Notice also how the ancient bones we saw in Egypt were made to look like two hands that would “clap” during performance.

Pictured above is another clapper (I probably should put these in the bones section since “clapper” and “clapping” are different). Interestingly it has an inscription:
“Beloved of Mut, mistress of Isheru,” referring to the owner of the object, probably a priestess in Mut’s temple.

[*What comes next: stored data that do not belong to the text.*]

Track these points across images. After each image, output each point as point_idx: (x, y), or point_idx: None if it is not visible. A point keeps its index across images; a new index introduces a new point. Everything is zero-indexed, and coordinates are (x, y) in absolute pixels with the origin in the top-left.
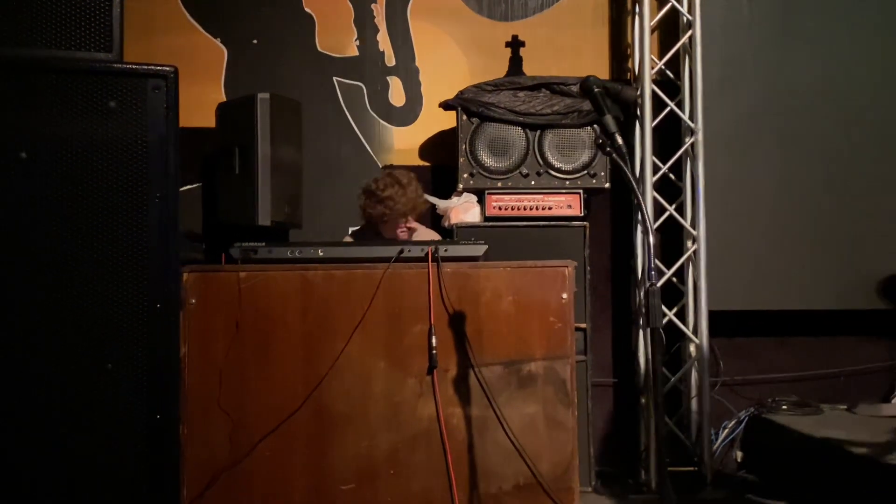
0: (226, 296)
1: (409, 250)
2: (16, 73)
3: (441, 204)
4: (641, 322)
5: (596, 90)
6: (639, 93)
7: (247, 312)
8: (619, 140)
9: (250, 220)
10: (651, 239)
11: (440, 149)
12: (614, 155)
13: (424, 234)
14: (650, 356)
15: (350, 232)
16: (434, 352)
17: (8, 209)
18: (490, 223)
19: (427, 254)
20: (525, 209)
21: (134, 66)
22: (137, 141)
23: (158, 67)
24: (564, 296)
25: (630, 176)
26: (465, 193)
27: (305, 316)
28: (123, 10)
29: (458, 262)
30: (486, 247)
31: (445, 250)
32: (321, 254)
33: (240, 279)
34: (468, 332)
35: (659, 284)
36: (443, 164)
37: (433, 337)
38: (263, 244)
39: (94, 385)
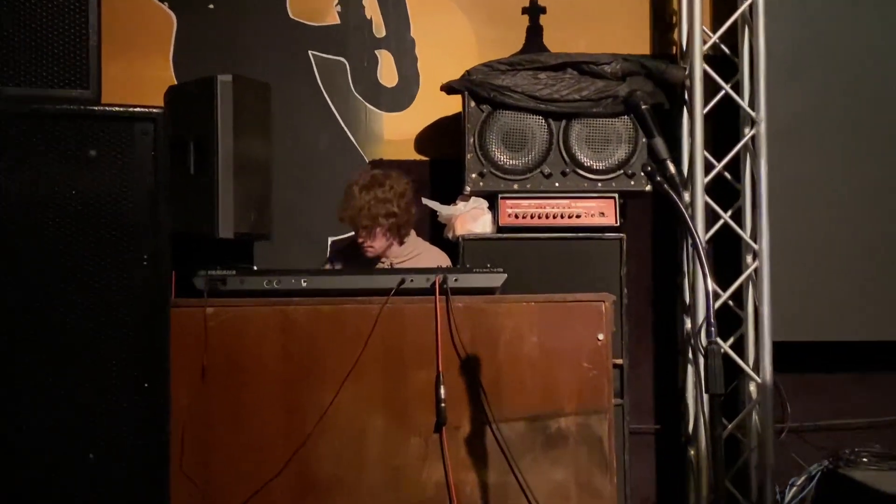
0: (188, 336)
1: (412, 280)
2: None
3: (444, 211)
4: (703, 385)
5: (644, 107)
6: (687, 73)
7: (215, 356)
8: (672, 168)
9: (208, 232)
10: (710, 285)
11: (442, 140)
12: (665, 186)
13: (428, 255)
14: (710, 425)
15: (331, 243)
16: (443, 405)
17: None
18: (504, 235)
19: (433, 284)
20: (547, 217)
21: (118, 109)
22: (122, 194)
23: (146, 109)
24: (601, 336)
25: (685, 216)
26: (473, 198)
27: (287, 360)
28: (101, 41)
29: (472, 296)
30: (504, 276)
31: (456, 280)
32: (305, 284)
33: (206, 316)
34: (484, 380)
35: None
36: (445, 159)
37: (441, 386)
38: (234, 272)
39: (76, 474)
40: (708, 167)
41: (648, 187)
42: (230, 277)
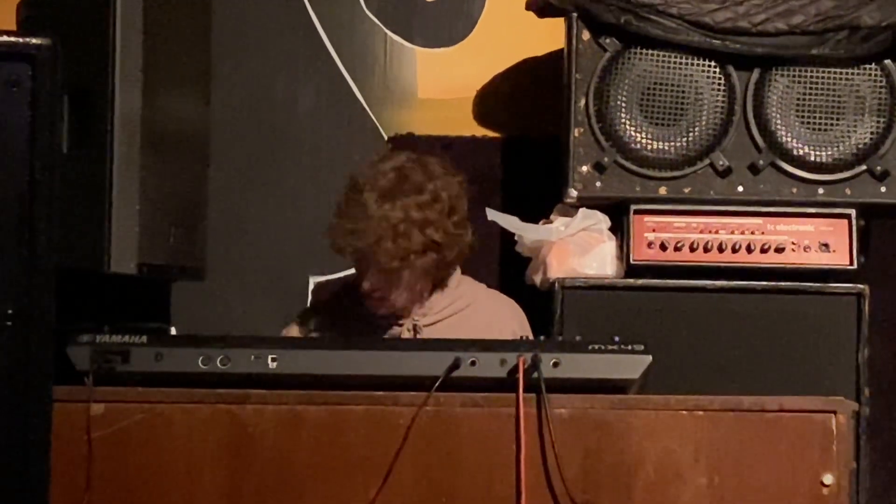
0: (60, 457)
1: (475, 361)
2: None
3: (528, 234)
4: None
5: None
6: None
7: (106, 491)
8: None
9: (91, 263)
10: None
11: (524, 102)
12: None
13: (489, 310)
14: None
15: (314, 288)
16: None
17: None
18: (640, 281)
19: (513, 371)
20: (721, 250)
21: None
22: None
23: (20, 40)
24: (828, 479)
25: None
26: (582, 211)
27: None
28: None
29: (586, 395)
30: (648, 359)
31: (556, 364)
32: (273, 366)
33: (90, 420)
34: None
35: None
36: (529, 137)
37: None
38: (143, 339)
39: None
40: None
41: None
42: (136, 349)
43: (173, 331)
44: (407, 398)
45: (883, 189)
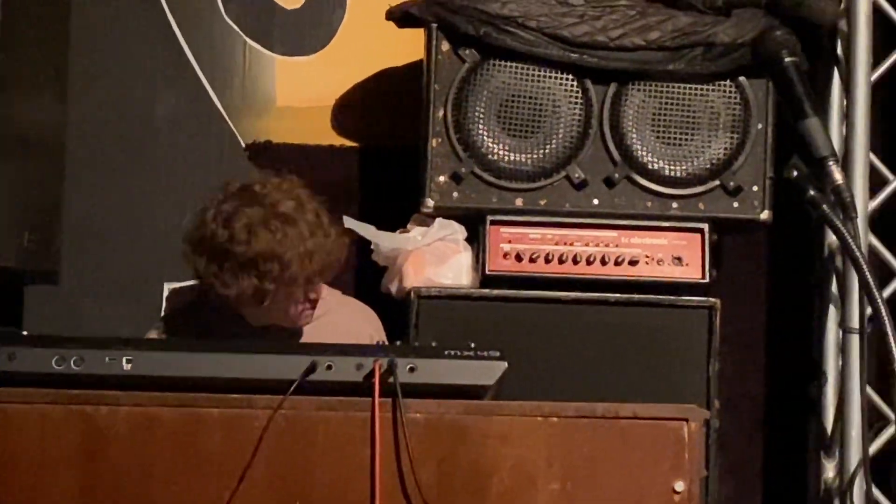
0: None
1: (331, 366)
2: None
3: (384, 242)
4: None
5: (789, 60)
6: (844, 7)
7: None
8: (839, 175)
9: None
10: None
11: (383, 112)
12: (824, 212)
13: (342, 316)
14: None
15: (168, 294)
16: None
17: None
18: (495, 291)
19: (369, 376)
20: (576, 262)
21: None
22: None
23: None
24: (679, 486)
25: (865, 273)
26: (439, 221)
27: None
28: None
29: (442, 401)
30: (503, 365)
31: (412, 370)
32: (128, 367)
33: None
34: None
35: None
36: (388, 147)
37: None
38: None
39: None
40: (879, 182)
41: (765, 214)
42: None
43: (24, 332)
44: (262, 401)
45: (735, 204)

Meaning it was owned by a woman. And here’s a lovely depiction of the scene it might have been used in:
The Isheru at Karnak is Mut’s sacred lake alongside her temple; there the goddess went boating at festivals. Exuberant dance would have taken place at such festivals, and also probably in connection with the Mut temple’s Porch of Drunkenness where a festival of drunkenness was celebrated as part of the Beautiful Festival of the Valley and seen as an occasion of transcendent experience.
Status
An interesting look at the status of the drummer in the context of the feminine:
The drummer has it the worst. Sometimes he doesn’t get a share but instead receives a fixed salary. Yet the drummer’s work in a Jewish orchestra isn’t easy at all. While the violinist leads the wondrous shir,4 the clarinetist strikes the sparks of the most fanciful variations from it, and the trombonist sets them upon the foundation of the bass, the drummer is sweating over such a rattle of acrobatic tattoos and trills that seem to shake the earth and make the feet move by themselves. A weak drummer is a curse of the orchestra, whereas a good one receives blessings not only from the musicians but also from the crowd. It is worth noting, though, that the drummer rarely remains in his position—so ardently eager is he to switch to another instrument and forget his past at the soonest possible moment. And the reason why
he hastens to forget it is because the musicians treat him like a pariah, everyone dominates him and orders him around—from his fellow musicians to the conductor’s wife. The drummer’s kindness has to extend so far that sometimes he kindles the samovar for his conductor and helps the musicians’ wives to carry baskets of food from the market.